Layout dataset entries
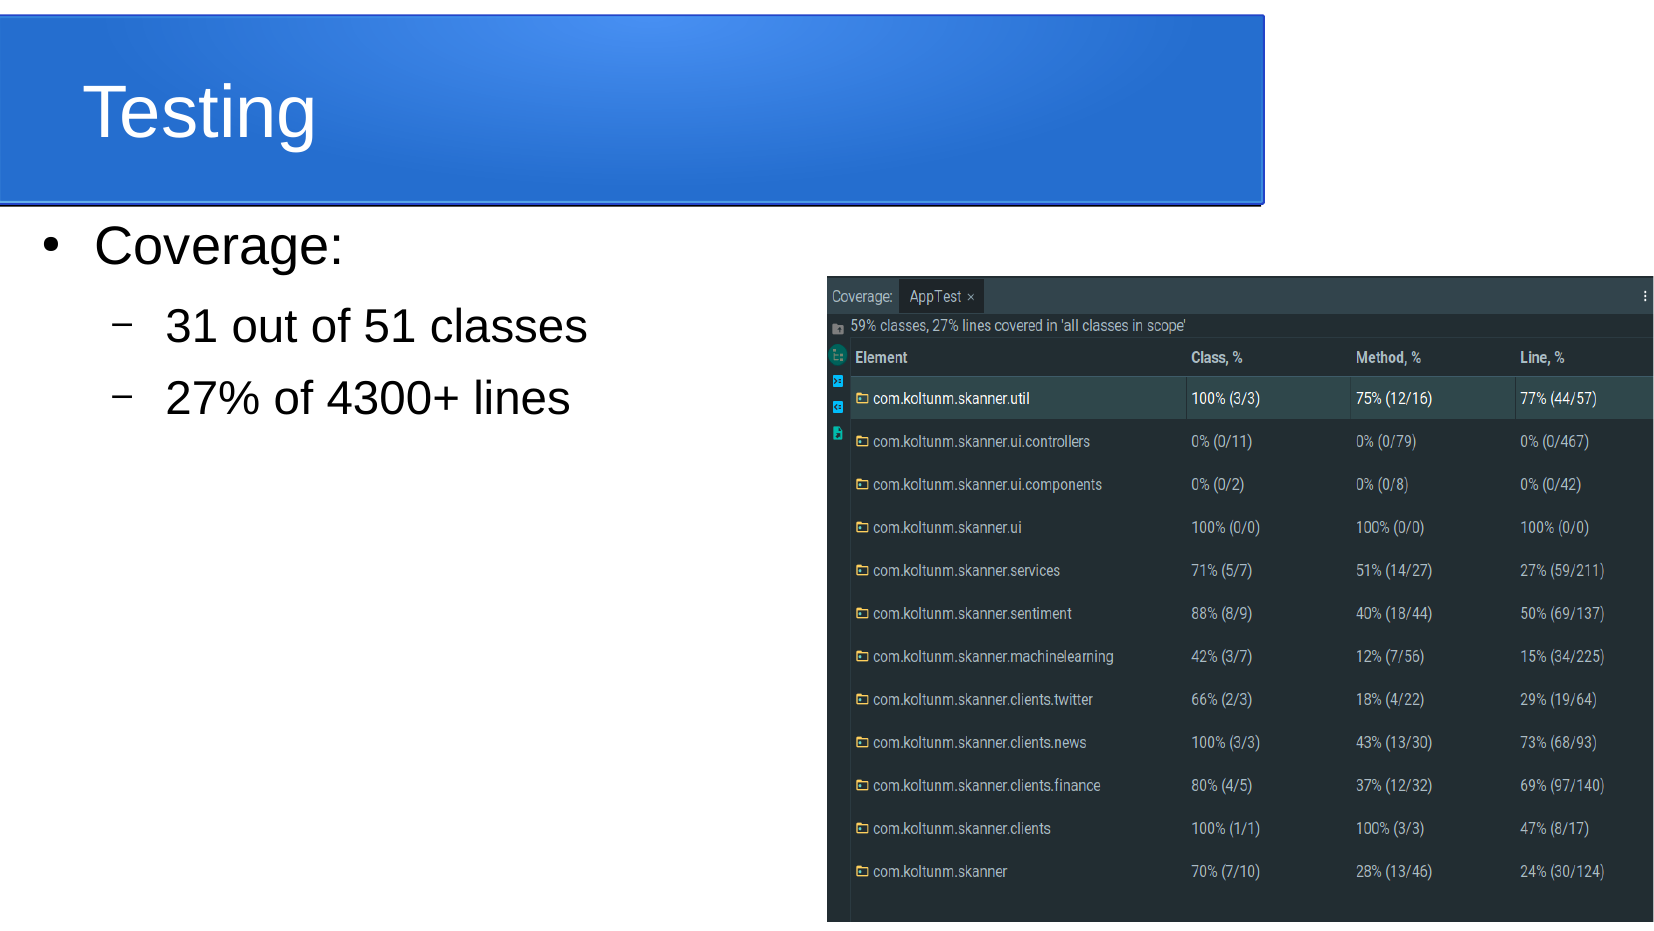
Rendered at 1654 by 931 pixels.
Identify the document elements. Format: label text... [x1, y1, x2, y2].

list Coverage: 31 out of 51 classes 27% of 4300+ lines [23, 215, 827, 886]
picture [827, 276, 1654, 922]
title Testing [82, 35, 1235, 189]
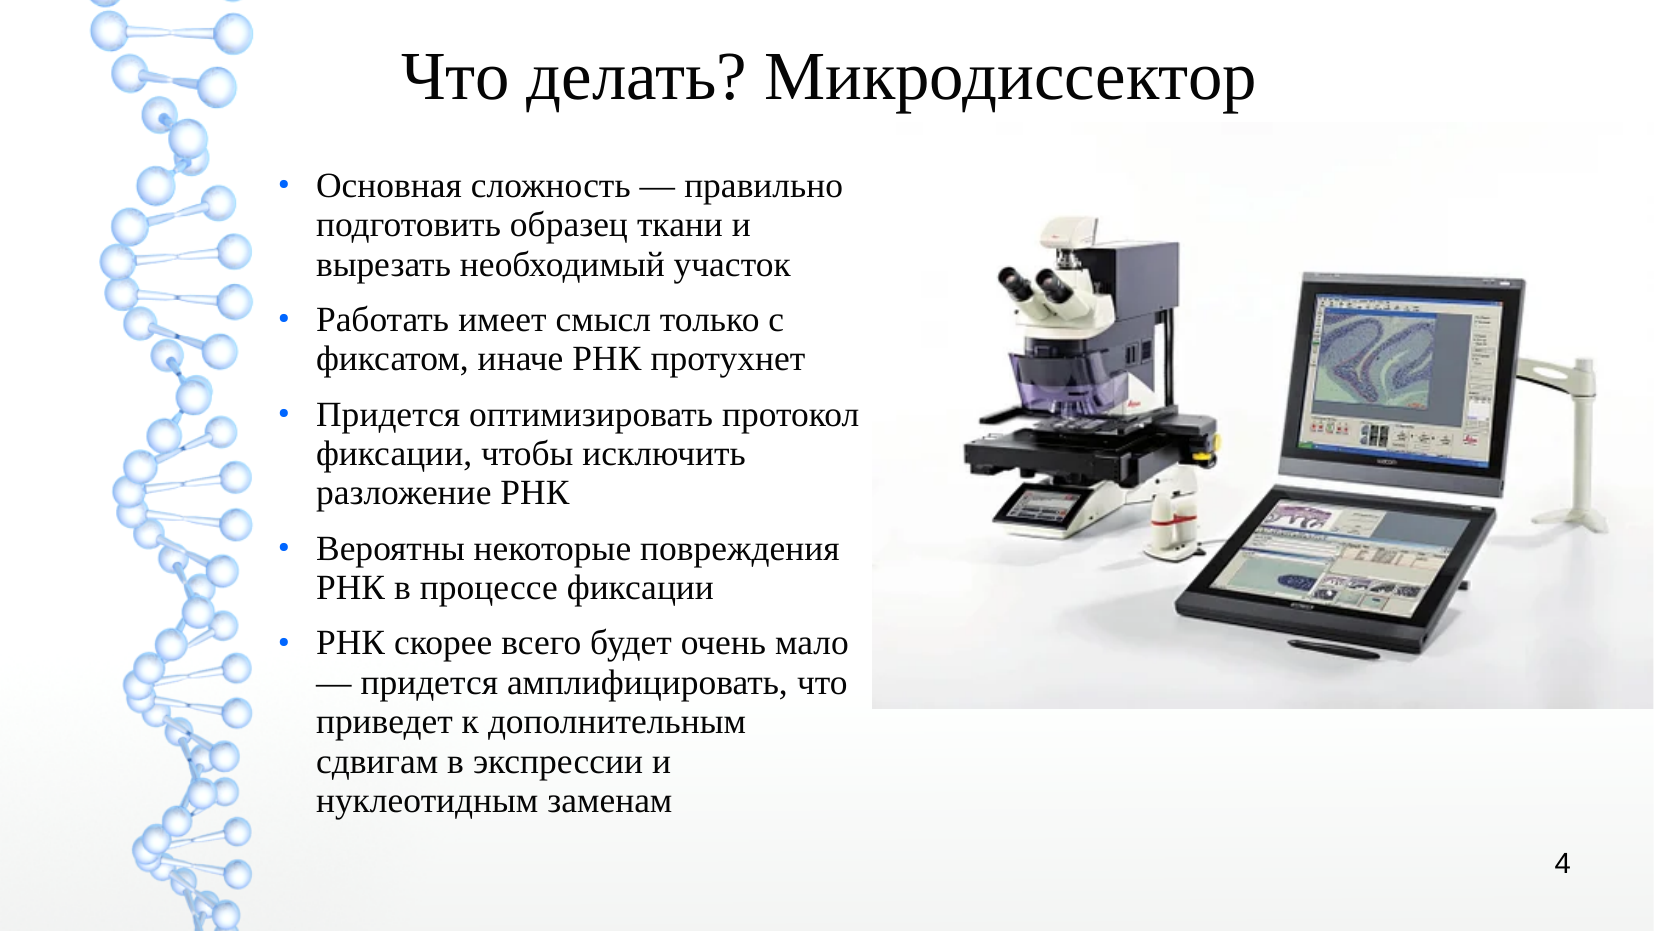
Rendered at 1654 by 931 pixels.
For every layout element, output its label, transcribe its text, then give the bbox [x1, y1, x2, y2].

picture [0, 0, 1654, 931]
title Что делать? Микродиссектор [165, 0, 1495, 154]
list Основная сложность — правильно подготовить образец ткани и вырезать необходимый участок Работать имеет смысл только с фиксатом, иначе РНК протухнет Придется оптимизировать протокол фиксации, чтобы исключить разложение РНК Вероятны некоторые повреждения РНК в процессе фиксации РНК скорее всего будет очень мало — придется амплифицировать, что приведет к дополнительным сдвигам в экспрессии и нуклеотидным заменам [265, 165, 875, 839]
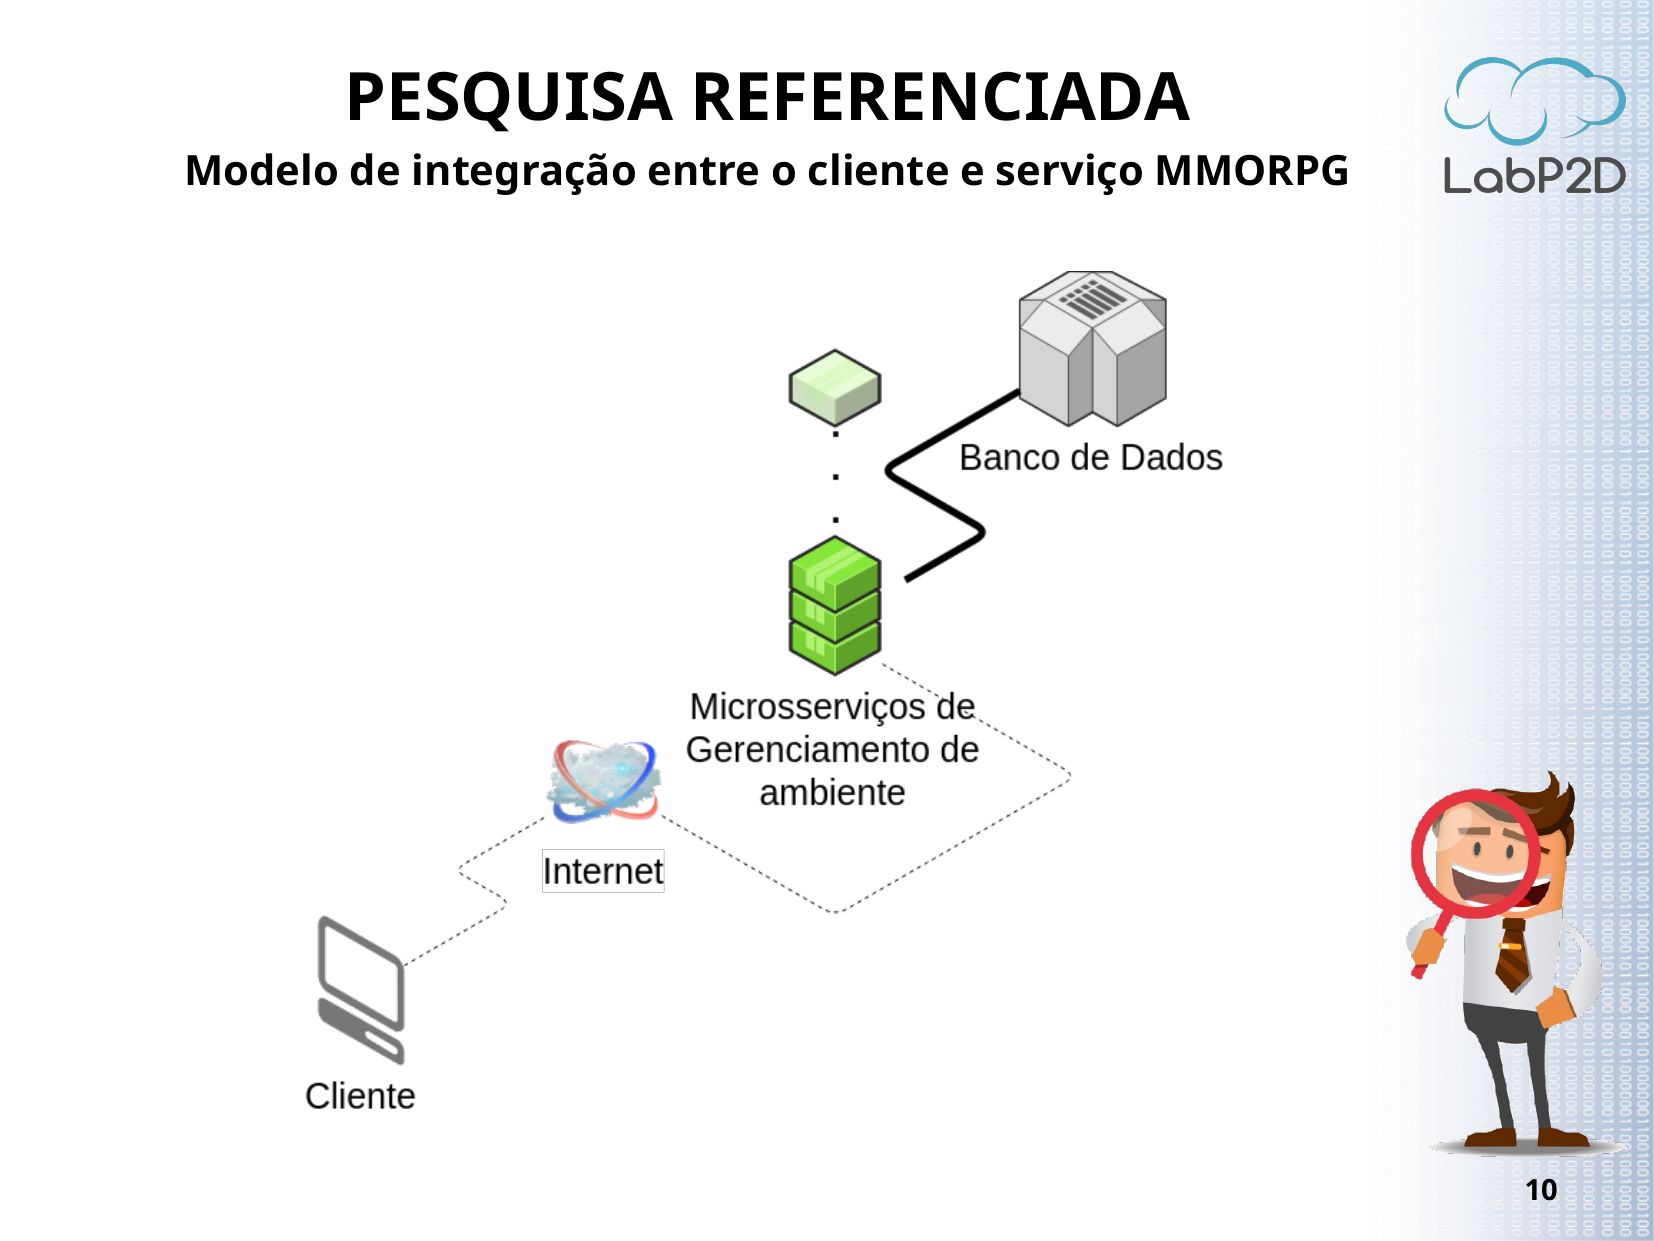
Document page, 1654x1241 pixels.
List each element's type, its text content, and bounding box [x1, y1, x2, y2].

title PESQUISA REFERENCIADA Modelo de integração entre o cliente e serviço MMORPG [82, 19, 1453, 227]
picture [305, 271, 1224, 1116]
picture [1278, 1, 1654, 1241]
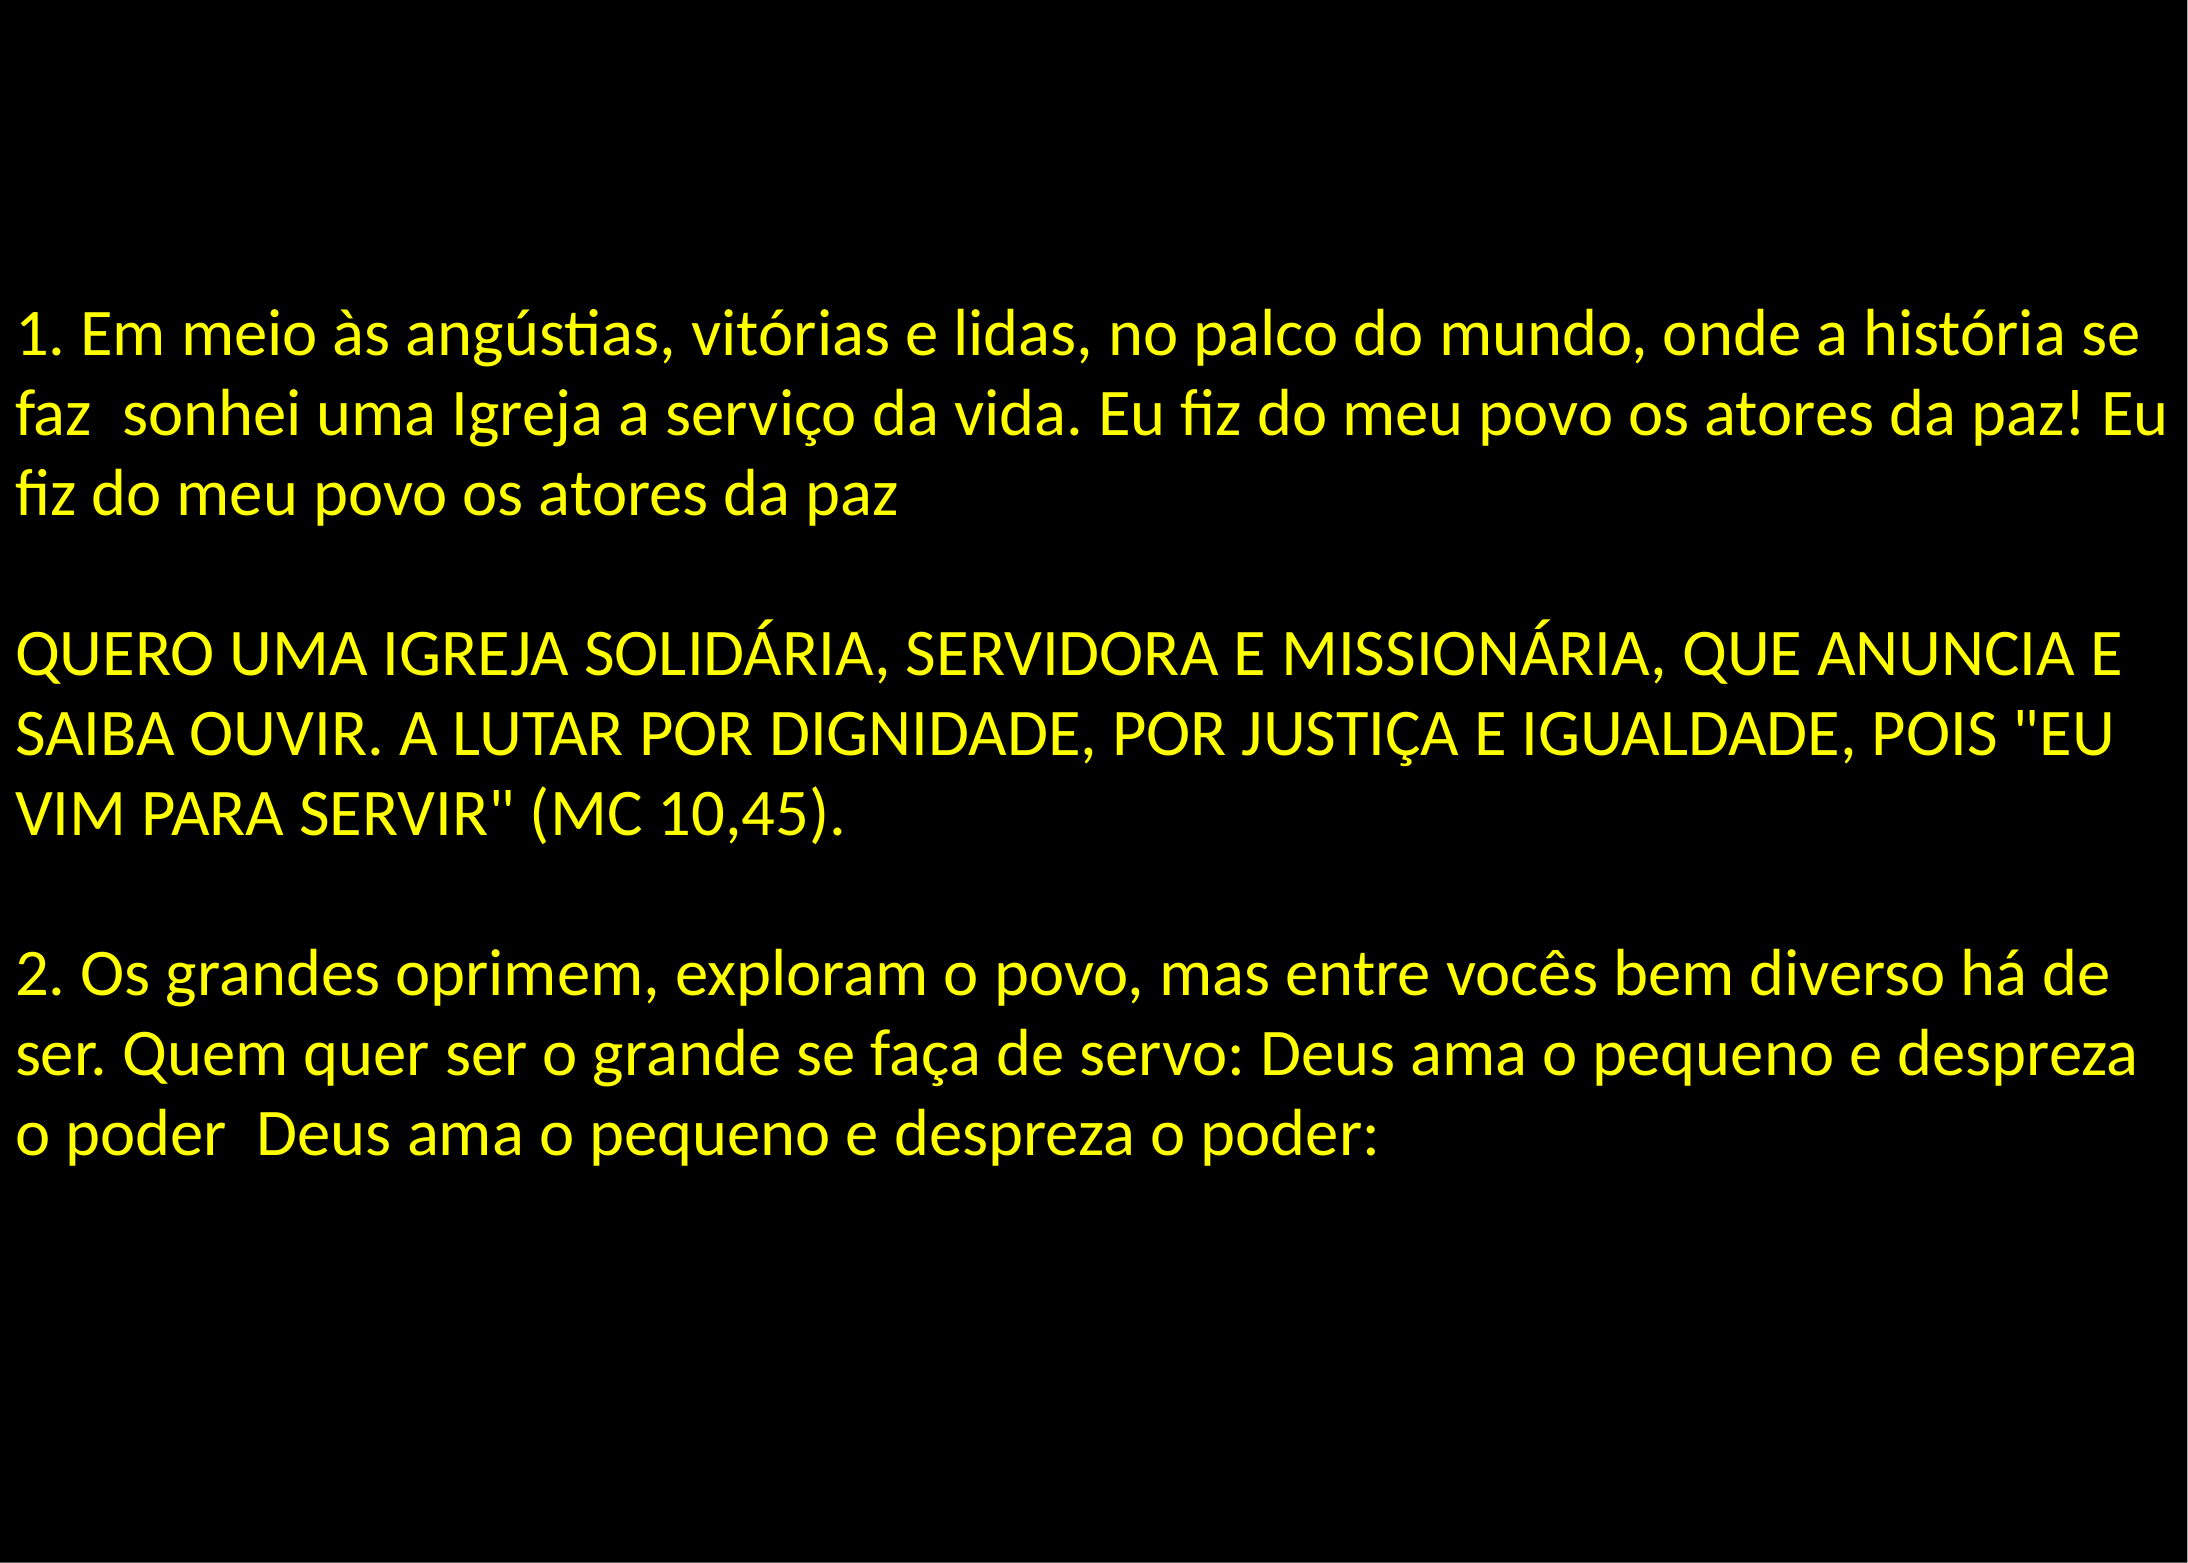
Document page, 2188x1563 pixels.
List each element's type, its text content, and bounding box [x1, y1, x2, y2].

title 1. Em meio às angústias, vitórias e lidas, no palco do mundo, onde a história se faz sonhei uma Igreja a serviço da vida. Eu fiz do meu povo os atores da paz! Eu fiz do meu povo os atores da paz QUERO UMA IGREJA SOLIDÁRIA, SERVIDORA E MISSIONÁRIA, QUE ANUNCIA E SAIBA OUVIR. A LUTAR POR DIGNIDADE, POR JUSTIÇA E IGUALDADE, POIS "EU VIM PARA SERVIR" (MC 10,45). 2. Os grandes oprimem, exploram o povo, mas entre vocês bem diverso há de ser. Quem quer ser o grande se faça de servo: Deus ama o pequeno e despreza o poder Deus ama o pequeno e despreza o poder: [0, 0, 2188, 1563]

EXERCISE DIRECTIONS
Copy every one of the items above word for word, leaving out the pictures.

TASK RESPONSE
Rendered at 1654 by 931 pixels.
Identify the document elements. Format: label text... [x1, y1, x2, y2].

list Coverage: 31 out of 51 classes 27% of 4300+ lines [23, 215, 827, 886]
picture [827, 276, 1654, 922]
title Testing [82, 35, 1235, 189]
Rendered at 1654 by 931 pixels.
For every layout element, output its label, transcribe its text, then give the bbox [x1, y1, x2, y2].

picture [0, 0, 1654, 931]
title Что делать? Микродиссектор [165, 0, 1495, 154]
list Основная сложность — правильно подготовить образец ткани и вырезать необходимый участок Работать имеет смысл только с фиксатом, иначе РНК протухнет Придется оптимизировать протокол фиксации, чтобы исключить разложение РНК Вероятны некоторые повреждения РНК в процессе фиксации РНК скорее всего будет очень мало — придется амплифицировать, что приведет к дополнительным сдвигам в экспрессии и нуклеотидным заменам [265, 165, 875, 839]
Document page, 1654x1241 pixels.
List each element's type, its text content, and bounding box [x1, y1, x2, y2].

title PESQUISA REFERENCIADA Modelo de integração entre o cliente e serviço MMORPG [82, 19, 1453, 227]
picture [305, 271, 1224, 1116]
picture [1278, 1, 1654, 1241]
Document page, 2188x1563 pixels.
List each element's type, its text content, and bounding box [x1, y1, x2, y2].

title 1. Em meio às angústias, vitórias e lidas, no palco do mundo, onde a história se faz sonhei uma Igreja a serviço da vida. Eu fiz do meu povo os atores da paz! Eu fiz do meu povo os atores da paz QUERO UMA IGREJA SOLIDÁRIA, SERVIDORA E MISSIONÁRIA, QUE ANUNCIA E SAIBA OUVIR. A LUTAR POR DIGNIDADE, POR JUSTIÇA E IGUALDADE, POIS "EU VIM PARA SERVIR" (MC 10,45). 2. Os grandes oprimem, exploram o povo, mas entre vocês bem diverso há de ser. Quem quer ser o grande se faça de servo: Deus ama o pequeno e despreza o poder Deus ama o pequeno e despreza o poder: [0, 0, 2188, 1563]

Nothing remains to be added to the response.